The RFQ lists 20 criteria for the new campus, including space for up to 2 million gross sq. ft. of research and development facilities. The new site is also expected to be within a 20-25 minute commute of the LBL main entrance at Blackberry Gate.
The one site specifically mentioned in the RFQ is the Richmond Field Station (RFS), which is already owned by the university. The RFQ states: “RFS by and large meets the parameters of the Site Attributes. Respondents to this RFQ should know that the University may choose to site the second campus at RFS and will be evaluating potential sites relative to their ability to better meet the needs of the University and the DOE.”

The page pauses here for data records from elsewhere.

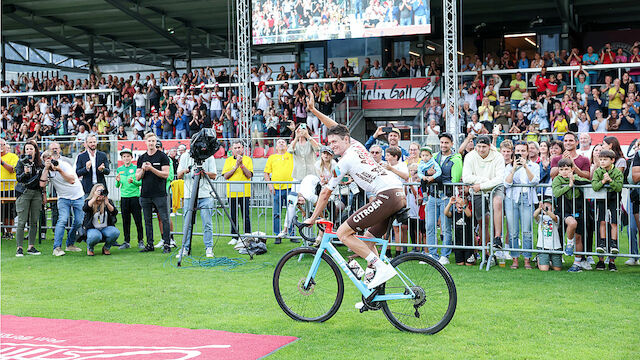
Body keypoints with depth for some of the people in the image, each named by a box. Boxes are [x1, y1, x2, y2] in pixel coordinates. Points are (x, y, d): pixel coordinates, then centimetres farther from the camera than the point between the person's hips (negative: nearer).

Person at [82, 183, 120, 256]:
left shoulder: (109, 202, 5)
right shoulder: (89, 202, 0)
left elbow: (114, 212, -10)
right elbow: (85, 209, -23)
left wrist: (107, 203, -24)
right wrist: (94, 198, -26)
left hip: (106, 228, 3)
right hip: (93, 228, -3)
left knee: (115, 232, -30)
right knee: (95, 236, -38)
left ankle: (106, 248, 1)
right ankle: (89, 248, 0)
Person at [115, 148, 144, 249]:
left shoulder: (136, 168, 0)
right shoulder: (119, 169, 11)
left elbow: (140, 183, -3)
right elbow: (117, 186, 12)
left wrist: (133, 181, -21)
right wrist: (118, 181, -10)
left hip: (135, 196, -3)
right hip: (124, 197, 3)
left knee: (138, 220, -2)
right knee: (125, 221, 6)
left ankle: (140, 241, 7)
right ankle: (126, 242, 13)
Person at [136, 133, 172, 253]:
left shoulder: (162, 156, 0)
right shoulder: (141, 158, 14)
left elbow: (165, 174, -8)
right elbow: (137, 177, 11)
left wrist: (151, 168, -15)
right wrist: (143, 169, -8)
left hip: (159, 194, -5)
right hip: (145, 194, 5)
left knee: (164, 219, -6)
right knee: (148, 220, 8)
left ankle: (167, 244, -3)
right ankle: (149, 244, 15)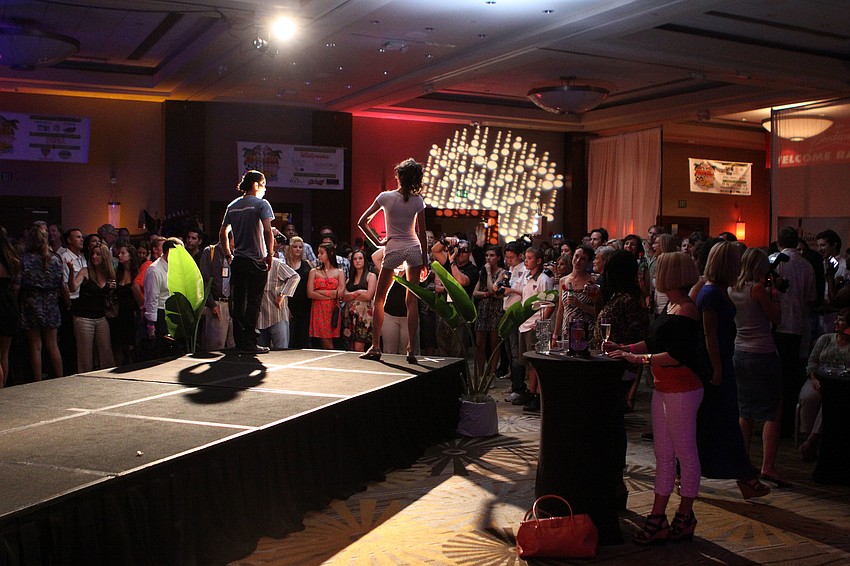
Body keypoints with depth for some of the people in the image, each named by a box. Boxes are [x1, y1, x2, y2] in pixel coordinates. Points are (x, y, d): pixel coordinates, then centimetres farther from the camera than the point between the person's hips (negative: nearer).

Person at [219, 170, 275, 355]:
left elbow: (223, 233, 15)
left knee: (237, 303, 9)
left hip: (237, 261, 6)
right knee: (253, 303, -3)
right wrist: (269, 255, -8)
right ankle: (249, 344, -3)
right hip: (256, 261, -6)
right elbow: (268, 231, -16)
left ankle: (239, 342, 14)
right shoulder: (261, 204, -5)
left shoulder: (232, 206, 13)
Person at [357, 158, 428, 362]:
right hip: (413, 249, 1)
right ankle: (411, 349, 0)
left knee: (379, 299, 9)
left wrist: (377, 242, 4)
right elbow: (421, 233, 0)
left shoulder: (386, 197, -4)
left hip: (393, 249, -1)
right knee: (412, 301, 2)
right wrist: (425, 259, 7)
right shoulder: (418, 201, -2)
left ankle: (375, 346, 4)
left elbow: (362, 222, -2)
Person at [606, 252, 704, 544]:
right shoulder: (670, 306, 13)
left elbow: (678, 355, -23)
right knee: (663, 454, 12)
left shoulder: (686, 310, -16)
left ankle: (684, 517, 17)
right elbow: (654, 343, 18)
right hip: (663, 389, 10)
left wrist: (639, 358, -21)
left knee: (685, 453, 4)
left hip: (682, 391, -10)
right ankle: (658, 518, 19)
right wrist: (623, 348, 9)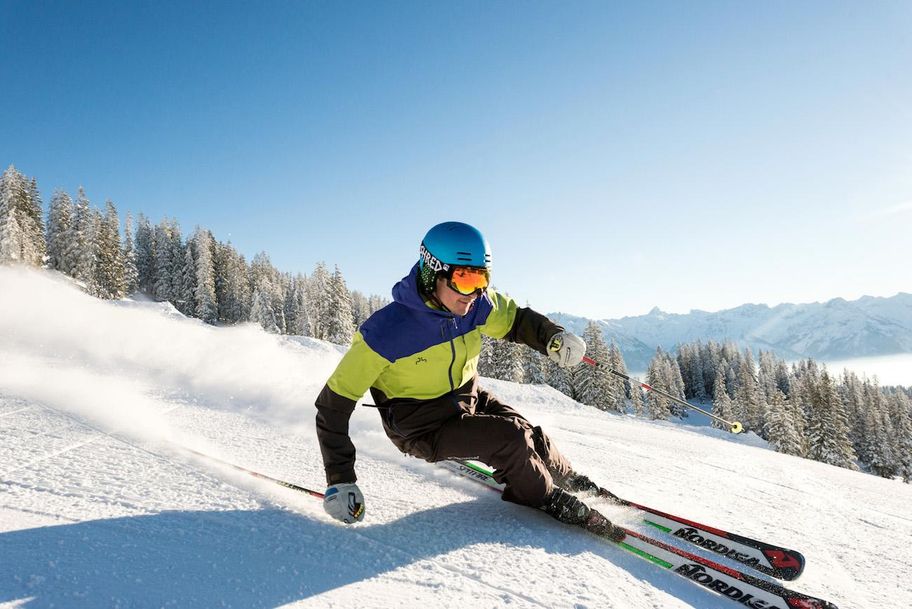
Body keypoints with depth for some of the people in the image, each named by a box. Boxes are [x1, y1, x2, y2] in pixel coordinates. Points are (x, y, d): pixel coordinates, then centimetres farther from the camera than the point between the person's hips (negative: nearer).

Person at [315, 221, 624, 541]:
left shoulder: (477, 305, -15)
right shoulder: (386, 331, -30)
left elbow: (515, 319, 7)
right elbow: (333, 404, -23)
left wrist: (554, 337, -15)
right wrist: (340, 481, -24)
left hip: (468, 399, 6)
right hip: (422, 428, -5)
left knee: (533, 438, -2)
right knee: (511, 439, -21)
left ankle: (572, 481, 31)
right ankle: (550, 499, 8)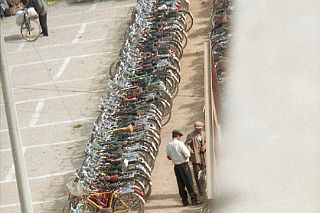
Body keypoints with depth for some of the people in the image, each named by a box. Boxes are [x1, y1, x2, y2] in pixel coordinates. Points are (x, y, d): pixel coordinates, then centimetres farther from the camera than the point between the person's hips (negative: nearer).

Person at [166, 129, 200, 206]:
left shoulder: (168, 145, 2)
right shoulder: (180, 144, -15)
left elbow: (169, 156, 10)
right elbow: (187, 155, -13)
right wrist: (188, 151, 6)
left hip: (176, 166, 5)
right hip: (184, 165, -5)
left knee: (181, 184, 10)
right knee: (189, 183, 1)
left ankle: (184, 201, 13)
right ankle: (193, 200, 2)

Chapman said today that the 20 criteria in the RFQ are an “ideal”, which no single site can match. Responses to the RFQ are required by March 4, and the lab expects to have a shortlist by April and a final site selection by June. The schedule calls for construction on the new site to begin in 2013 and for occupancy by the end of 2015.
“There has been a lot of interest in the project,” said Jeff Miller, LBL’s head of public affairs. He said there have been 30 requests for the RFQ so far, “but until we receive formal proposals, we don’t know how many there will be.” City officials have said there are a number of developers interested in providing the second campus in Berkeley, but there is likely to be fierce competition from other cities, including Oakland and Alameda, as well as the presumptive favorite in Richmond.
The new campus is expected to have 800 employees from the outset. LBL measures its national economic impact at$1.6 billion.